■ TEXT SEGMENT ■
───

Source code for loom.etl.declarative.target._history._builder

"""SCD Type 2 history target builder."""

from __future__ import annotations

from typing import Literal

from loom.etl.declarative.expr._params import ParamExpr
from loom.etl.declarative.expr._refs import TableRef
from loom.etl.declarative.target._history._enums import (
    DeletePolicy,
    HistorifyInputMode,
    HistoryDateType,
)
from loom.etl.declarative.target._history._spec import HistorifySpec
from loom.etl.declarative.target._schema_mode import SchemaMode



[docs]
class IntoHistory:
    """Declare a Delta table as the ETL step SCD Type 2 history target.

    Each run compares incoming data against the current open vectors in the target
    table. Only changed entity states generate new rows — unchanged entities
    produce no writes.

    **Column roles:**

    * ``keys`` — entity identity. Never change; they are the MERGE join key.
    * ``track`` — change-triggering columns. A value change inserts a new row
      and closes the previous open vector. ``None`` means every non-key column
      is tracked.
    * ``overwrite`` — columns updated in-place on the open row when the entity is
      UNCHANGED. No new history row is created; the current open row is silently
      refreshed. Useful for mutable metadata that should not drive history.
    * *Remaining* — "passive" columns: carried forward into each new row but
      never updated nor tracked.

    **Multiple simultaneous open vectors** are natively supported. Include the
    distinguishing dimension in ``track``. For example, a player on loan to two
    clubs simultaneously uses ``track=(\"team_id\", \"role\")`` — the vectors
    ``(player_id=P1, team_id=RM, role=OWNER)`` and
    ``(player_id=P1, team_id=GET, role=LOAN)`` are independent and coexist
    without conflict.

    Args:
        ref: Logical table reference — ``str`` or :class:`~loom.etl.TableRef`.
        keys: One or more column names that identify the entity.

───

■ DATA ■

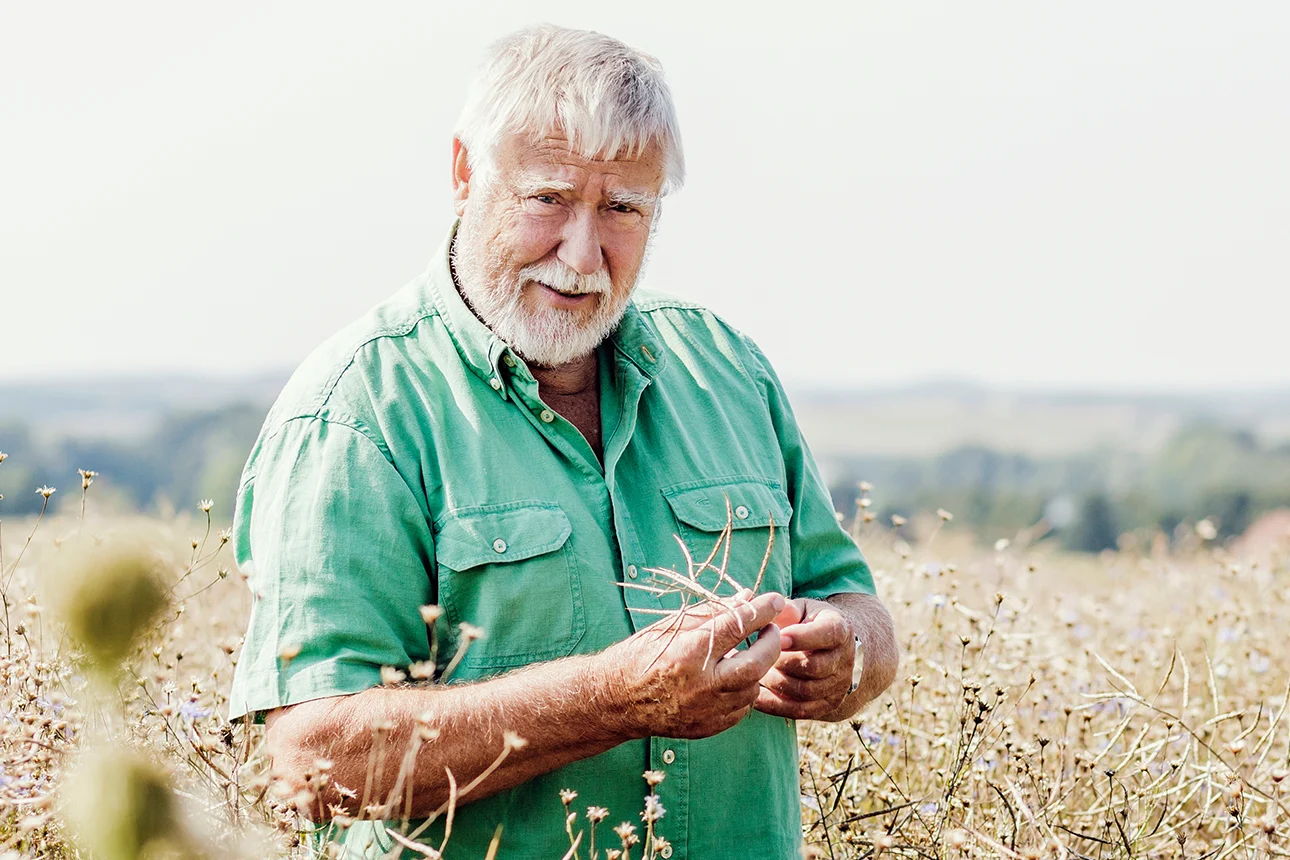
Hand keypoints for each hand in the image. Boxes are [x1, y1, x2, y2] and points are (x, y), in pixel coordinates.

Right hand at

───

Continue the IntoHistory class source code from the point where it stops, picking up after its last line.

            Must be non-empty and must not overlap with ``track``.
        effective_date: In ``\"log\"`` mode: name of the frame column carrying
            the event date/timestamp. In ``\"snapshot\"`` mode: a
            :class:`~loom.etl.ParamExpr` or column name resolved from run params.
        mode: ``\"snapshot\"`` (default) or ``\"log\"``.
        track: Columns whose changes trigger a new history row.
            ``None`` means all non-key columns are tracked.
        overwrite: Columns to update in-place on the open row when unchanged.
            Must not overlap with ``keys`` or ``track``.
        delete_policy: Action for absent keys in SNAPSHOT mode.
            Defaults to ``\"close\"``.
        partition_scope: Partition columns to constrain Delta reads/writes.
            Strongly recommended for large tables.
        valid_from: Name of the period-start column in the Delta table.
            Defaults to ``\"valid_from\"``.
        valid_to: Name of the period-end column in the Delta table.
            Defaults to ``\"valid_to\"``.
        date_type: Precision for boundary columns. Defaults to ``\"date\"``.
        schema: Schema evolution strategy.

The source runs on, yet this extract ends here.